3) All of the above figures are reflected in health statistics. Health status is connected to quality of life and in general, to class differences – quality of nutrition, quality of the environment and of housing, level of awareness of health hazards, public transportation, employment, accessibility of health services and more. Differences in the general quality of life can be seen in two major indicators of health used throughout the world: infant mortality and life expectancy.
- In 2013, average infant mortality in Israel was 3.1 for every 1,000 live births. This figure placed Israel in 14th place among OECD nations. Infant mortality has declined sharply since the 1970s among both Jews and Arabs.

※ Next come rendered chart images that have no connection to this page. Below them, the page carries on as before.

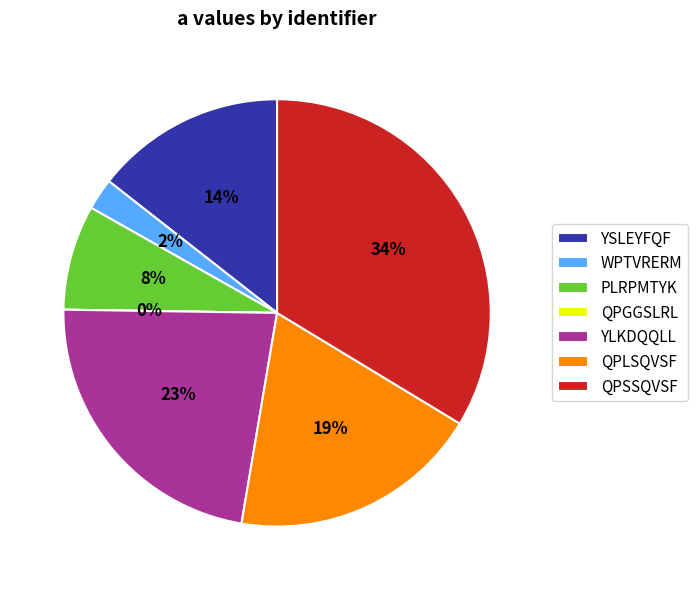

How many segments does this pie chart have?

7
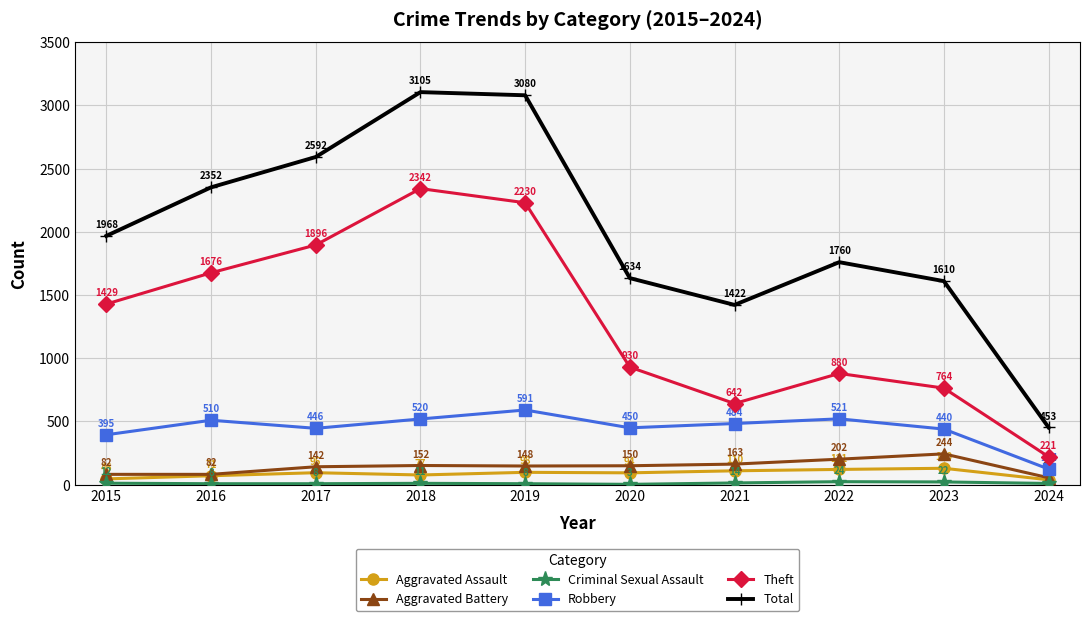

List the labels in order of Aggravated Assault value, smallest first.

2024, 2015, 2016, 2018, 2020, 2017, 2019, 2021, 2022, 2023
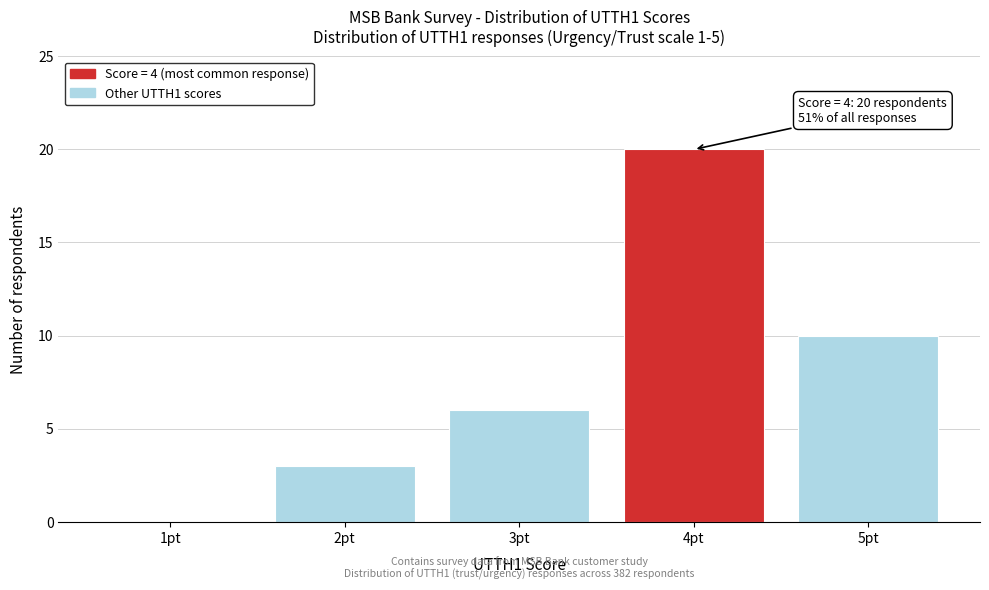

The value at 5pt is 17. True or false?

False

Still, the most recent figures (2010-2014) indicate that infant mortality among Arabs in Israel (6.4) is 2.6 times that among Jews (2.6).
- A similar situation prevails with regard to life expectancy. In 2013, the average life expectancy at birth of men in Israel – 80.3 years – placed it third among OECD nations. The average life expectancy of women in Israel – 83.9, despite its being higher than that of men, placed it in 11th place among OECD nations. While life expectancy is on the rise, it is higher for Jewish men (81.1) than for Arab men (76.8), and the life expectancy of Jewish women (84.5) is higher than that of Arab women (81.2).
4) When it comes to dealing with social issues, the government of Israel looks to economic growth as the panacea, but as we have seen, the fruits of growth trickle up more than down. Reducing inequality requires strong state intervention. The problem is that successive governments have reduced their own abilities to act, especially their budgetary capabilities. The result is a waning of the social services provided by the state: education, health, welfare and social security services. Government expenditures (including transfers to local authorities) amounted to 41.2% of GDP in 2014, placing Israel close to Eastern European countries and others with a tradition of low government spending like New Zealand and Canada (whose defense expenditures are lower than Israel’s).
Not only that: Israeli governments are concerned primarily with security problems, first and foremost with the Palestinian conflict, expressed as it is in frequent violent confrontations. As such, Israel’s governments are not disposed to develop long-term plans to increase success rates in the matriculation exams, to buttress the student population or to broaden the limits of “the start-up nation” beyond “the state of Tel Aviv.”